Lampu kamera kadang ngedip sendiri?
Pernah meng-klik link kuota gratis bergiga-giga?
Atau tiba-tiba ada iklan pop-up padahal tidak sedang membuka aplikasi apapun?

Selamat hape anda sudah ada malware-nya.
Mungkin saja segala aktivitas anda selama ini sudah diawasi, mungkin.


Pernah lagi chatingan di watsapp tentang suatu produk lalu tiba-tiba ada iklannya muncul saat browsing sesuatu?
Pernah liat aplikasi terinstal dengan sendirinya?

Selamat sekali lagi :)

Bahkan saya yang sangat hati-hati saja masih bisa kena. Tahun 2014 akun saya pernah diretas menggunakan virus keylogger yang bisa membaca typingan keyboard padahal "cuma" Menginstal aplikasi mood WA. Untungnya bisa cepat saya backup. Lalu apa kabar mereka yang sembarangan meng-klik sebuah link di grup-grup WA.
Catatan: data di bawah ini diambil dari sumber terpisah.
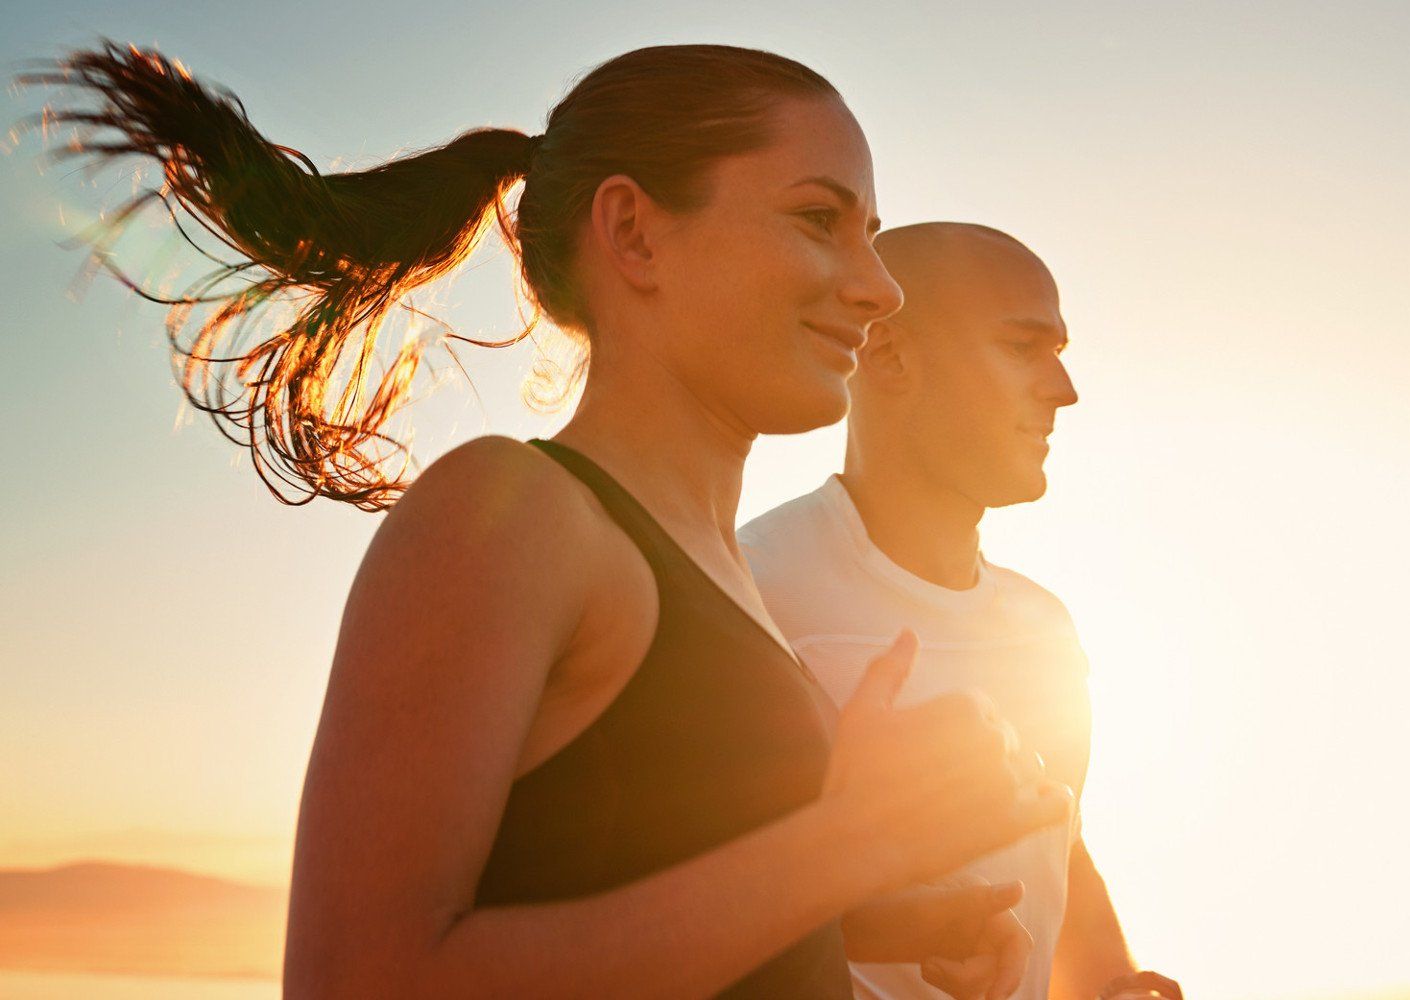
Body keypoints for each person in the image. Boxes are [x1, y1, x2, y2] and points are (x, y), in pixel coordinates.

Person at [31, 43, 1073, 999]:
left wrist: (866, 918)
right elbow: (362, 978)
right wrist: (847, 845)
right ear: (632, 232)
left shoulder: (719, 569)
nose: (879, 287)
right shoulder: (510, 516)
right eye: (820, 221)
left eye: (875, 237)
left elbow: (610, 884)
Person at [741, 223, 1181, 1000]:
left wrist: (1116, 986)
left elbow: (1060, 852)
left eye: (1061, 353)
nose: (1063, 389)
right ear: (885, 353)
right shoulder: (751, 589)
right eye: (1024, 347)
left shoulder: (1047, 628)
Internet itu luas, konon katanya internet yang bisa diakses sekarang, yang jumlahnya milyaran juta itu, yang hanya bisa dicari menggunakan mesin pencari semacam Google itu hanya 5% dari total internet secara keseluruhan. Gila gak tuh?

Ada lagi bagian dari internet yang tdk diketahui. Ada deep web, dark web dan mungkin masih ada lagi yang lainnya. Kita tidak tahu foto kita akan digunakan seperti apa disana.


Alasan lain kenapa saya sangat jarang upload foto adalah jejak digital. Mungkin saja dimasa depan saya akan menyesal telah melakukan upload foto di internet seperti teman saya itu. Mungkin. Dengan mengurangi aktivitas di internet bisa memperkecil peluang untuk saya akan menyesal dimasa depan.

Jejak digital itu perih. Coba saja liat status-status atau hal-hal yg kamu upload di sosmed 5-10 tahun yang lalu. Kamu akan berakhir dengan kejijikan sampe mikir kenapa bisa begitu.

So, Berhati-hatilah dan bijaklah dalam ber-internet. Ciao!